Dataset entries

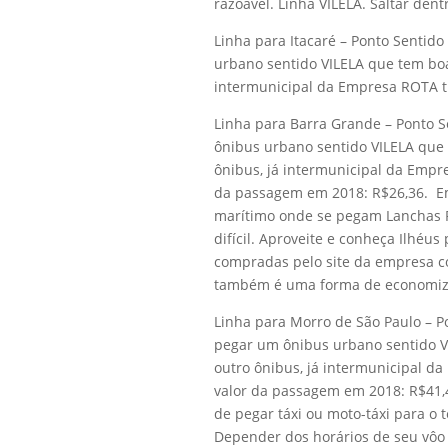
razoável. Linha VILELA. Saltar dent
Linha para Itacaré – Ponto Sentid
urbano sentido VILELA que tem boa 
intermunicipal da Empresa ROTA tr
Linha para Barra Grande – Ponto S
ônibus urbano sentido VILELA que t
ônibus, já intermunicipal da Emp
da passagem em 2018: R$26,36. E
marítimo onde se pegam Lanchas R
difícil. Aproveite e conheça Ilhéus
compradas pelo site da empresa co
também é uma forma de economiza
Linha para Morro de São Paulo – P
pegar um ônibus urbano sentido VI
outro ônibus, já intermunicipal d
valor da passagem em 2018: R$41,4
de pegar táxi ou moto-táxi para o
Depender dos horários de seu vôo po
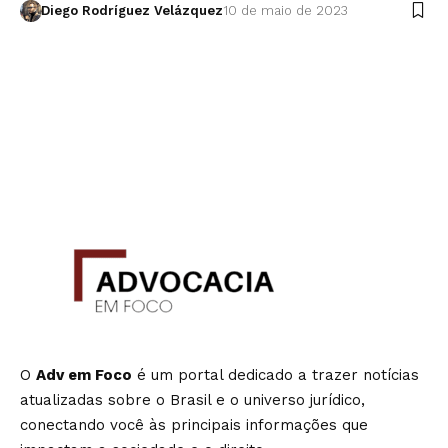
Diego Rodríguez Velázquez
10 de maio de 2023
O
Adv em Foco
é um portal dedicado a trazer notícias
atualizadas sobre o Brasil e o universo jurídico,
conectando você às principais informações que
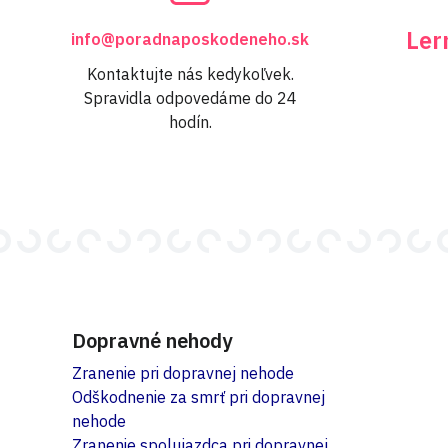
Ler
info@poradnaposkodeneho.sk
Kontaktujte nás kedykoľvek.
Spravidla odpovedáme do 24
hodín.
Dopravné nehody
Zranenie pri dopravnej nehode
Odškodnenie za smrť pri dopravnej
nehode
Zranenie spolujazdca pri dopravnej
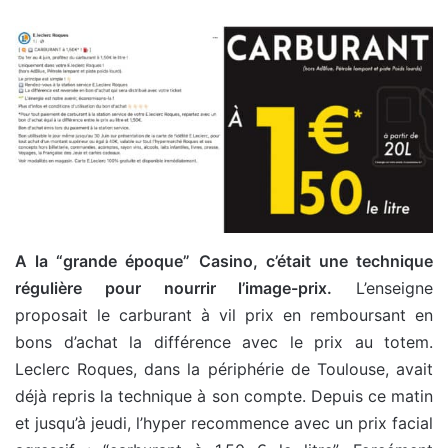
A la “grande époque” Casino, c’était une technique
régulière pour nourrir l’image-prix.
L’enseigne
proposait le carburant à vil prix en remboursant en
bons d’achat la différence avec le prix au totem.
Leclerc Roques, dans la périphérie de Toulouse, avait
déjà repris la technique à son compte. Depuis ce matin
et jusqu’à jeudi, l’hyper recommence avec un prix facial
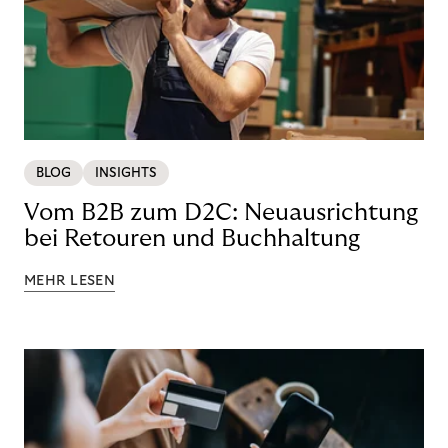
BLOG
INSIGHTS
Vom B2B zum D2C: Neuausrichtung
bei Retouren und Buchhaltung
MEHR LESEN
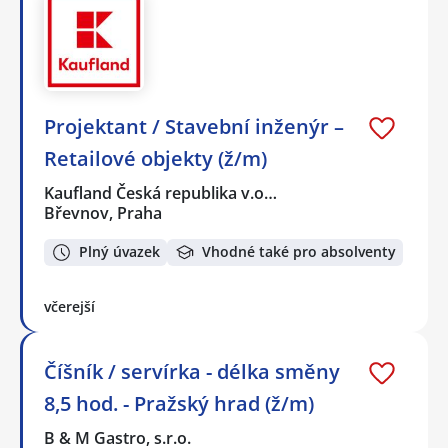
Projektant / Stavební inženýr –
Retailové objekty (ž/m)
Kaufland Česká republika v.o…
Břevnov, Praha
Plný úvazek
Vhodné také pro absolventy
včerejší
Číšník / servírka - délka směny
8,5 hod. - Pražský hrad (ž/m)
B & M Gastro, s.r.o.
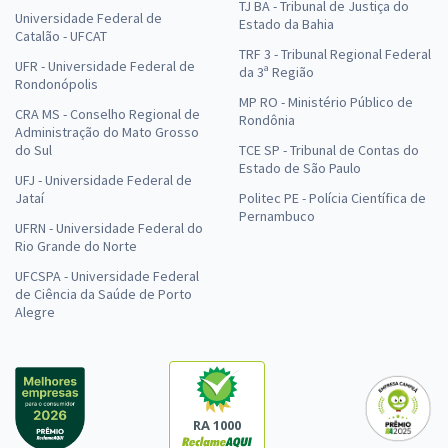
TJ BA - Tribunal de Justiça do
Universidade Federal de
Estado da Bahia
Catalão - UFCAT
TRF 3 - Tribunal Regional Federal
UFR - Universidade Federal de
da 3ª Região
Rondonópolis
MP RO - Ministério Público de
CRA MS - Conselho Regional de
Rondônia
Administração do Mato Grosso
do Sul
TCE SP - Tribunal de Contas do
Estado de São Paulo
UFJ - Universidade Federal de
Jataí
Politec PE - Polícia Científica de
Pernambuco
UFRN - Universidade Federal do
Rio Grande do Norte
UFCSPA - Universidade Federal
de Ciência da Saúde de Porto
Alegre
RA 1000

Task to carry out:
Format every text line from all the items as a JSON array of strings, one string per line, with blank lines omitted. Leave out the picture markers.

Result of this exercise:
[
  "razoável. Linha VILELA. Saltar dent",
  "Linha para Itacaré – Ponto Sentid",
  "urbano sentido VILELA que tem boa ",
  "intermunicipal da Empresa ROTA tr",
  "Linha para Barra Grande – Ponto S",
  "ônibus urbano sentido VILELA que t",
  "ônibus, já intermunicipal da Emp",
  "da passagem em 2018: R$26,36. E",
  "marítimo onde se pegam Lanchas R",
  "difícil. Aproveite e conheça Ilhéus",
  "compradas pelo site da empresa co",
  "também é uma forma de economiza",
  "Linha para Morro de São Paulo – P",
  "pegar um ônibus urbano sentido VI",
  "outro ônibus, já intermunicipal d",
  "valor da passagem em 2018: R$41,4",
  "de pegar táxi ou moto-táxi para o",
  "Depender dos horários de seu vôo po",
  "Diego Rodríguez Velázquez",
  "10 de maio de 2023",
  "O",
  "Adv em Foco",
  "é um portal dedicado a trazer notícias",
  "atualizadas sobre o Brasil e o universo jurídico,",
  "conectando você às principais informações que",
  "Ler",
  "info@poradnaposkodeneho.sk",
  "Kontaktujte nás kedykoľvek.",
  "Spravidla odpovedáme do 24",
  "hodín.",
  "Dopravné nehody",
  "Zranenie pri dopravnej nehode",
  "Odškodnenie za smrť pri dopravnej",
  "nehode",
  "Zranenie spolujazdca pri dopravnej",
  "A la “grande époque” Casino, c’était une technique",
  "régulière pour nourrir l’image-prix.",
  "L’enseigne",
  "proposait le carburant à vil prix en remboursant en",
  "bons d’achat la différence avec le prix au totem.",
  "Leclerc Roques, dans la périphérie de Toulouse, avait",
  "déjà repris la technique à son compte. Depuis ce matin",
  "et jusqu’à jeudi, l’hyper recommence avec un prix facial",
  "BLOG",
  "INSIGHTS",
  "Vom B2B zum D2C: Neuausrichtung",
  "bei Retouren und Buchhaltung",
  "MEHR LESEN",
  "Projektant / Stavební inženýr –",
  "Retailové objekty (ž/m)",
  "Kaufland Česká republika v.o…",
  "Břevnov, Praha",
  "Plný úvazek",
  "Vhodné také pro absolventy",
  "včerejší",
  "Číšník / servírka - délka směny",
  "8,5 hod. - Pražský hrad (ž/m)",
  "B & M Gastro, s.r.o.",
  "TJ BA - Tribunal de Justiça do",
  "Universidade Federal de",
  "Estado da Bahia",
  "Catalão - UFCAT",
  "TRF 3 - Tribunal Regional Federal",
  "UFR - Universidade Federal de",
  "da 3ª Região",
  "Rondonópolis",
  "MP RO - Ministério Público de",
  "CRA MS - Conselho Regional de",
  "Rondônia",
  "Administração do Mato Grosso",
  "do Sul",
  "TCE SP - Tribunal de Contas do",
  "Estado de São Paulo",
  "UFJ - Universidade Federal de",
  "Jataí",
  "Politec PE - Polícia Científica de",
  "Pernambuco",
  "UFRN - Universidade Federal do",
  "Rio Grande do Norte",
  "UFCSPA - Universidade Federal",
  "de Ciência da Saúde de Porto",
  "Alegre",
  "RA 1000"
]